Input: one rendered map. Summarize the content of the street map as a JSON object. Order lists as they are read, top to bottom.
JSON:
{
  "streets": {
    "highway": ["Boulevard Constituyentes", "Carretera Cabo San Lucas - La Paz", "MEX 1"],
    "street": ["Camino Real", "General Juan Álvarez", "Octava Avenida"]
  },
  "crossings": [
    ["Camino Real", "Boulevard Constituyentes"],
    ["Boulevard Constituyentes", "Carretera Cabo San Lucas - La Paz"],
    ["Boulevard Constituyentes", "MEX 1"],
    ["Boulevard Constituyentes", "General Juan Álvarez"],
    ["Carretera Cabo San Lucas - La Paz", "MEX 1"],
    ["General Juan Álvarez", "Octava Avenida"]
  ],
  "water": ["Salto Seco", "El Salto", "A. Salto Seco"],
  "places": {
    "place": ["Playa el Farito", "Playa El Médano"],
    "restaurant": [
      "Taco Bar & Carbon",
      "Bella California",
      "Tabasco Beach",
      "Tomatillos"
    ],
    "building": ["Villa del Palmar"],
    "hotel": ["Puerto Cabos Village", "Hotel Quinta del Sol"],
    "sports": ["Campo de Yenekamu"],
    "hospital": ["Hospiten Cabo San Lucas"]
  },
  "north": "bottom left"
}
============================================================
- **What the exercise asks**
Every line of the data is to be printed again exactly.

- **Written answer**
Input: one rendered map. Summarize the content of the street map as a JSON object. Order lists as they are read, top to bottom.
JSON:
{
  "streets": {
    "highway": ["Boulevard Constituyentes", "Carretera Cabo San Lucas - La Paz", "MEX 1"],
    "street": ["Camino Real", "General Juan Álvarez", "Octava Avenida"]
  },
  "crossings": [
    ["Camino Real", "Boulevard Constituyentes"],
    ["Boulevard Constituyentes", "Carretera Cabo San Lucas - La Paz"],
    ["Boulevard Constituyentes", "MEX 1"],
    ["Boulevard Constituyentes", "General Juan Álvarez"],
    ["Carretera Cabo San Lucas - La Paz", "MEX 1"],
    ["General Juan Álvarez", "Octava Avenida"]
  ],
  "water": ["Salto Seco", "El Salto", "A. Salto Seco"],
  "places": {
    "place": ["Playa el Farito", "Playa El Médano"],
    "restaurant": [
      "Taco Bar & Carbon",
      "Bella California",
      "Tabasco Beach",
      "Tomatillos"
    ],
    "building": ["Villa del Palmar"],
    "hotel": ["Puerto Cabos Village", "Hotel Quinta del Sol"],
    "sports": ["Campo de Yenekamu"],
    "hospital": ["Hospiten Cabo San Lucas"]
  },
  "north": "bottom left"
}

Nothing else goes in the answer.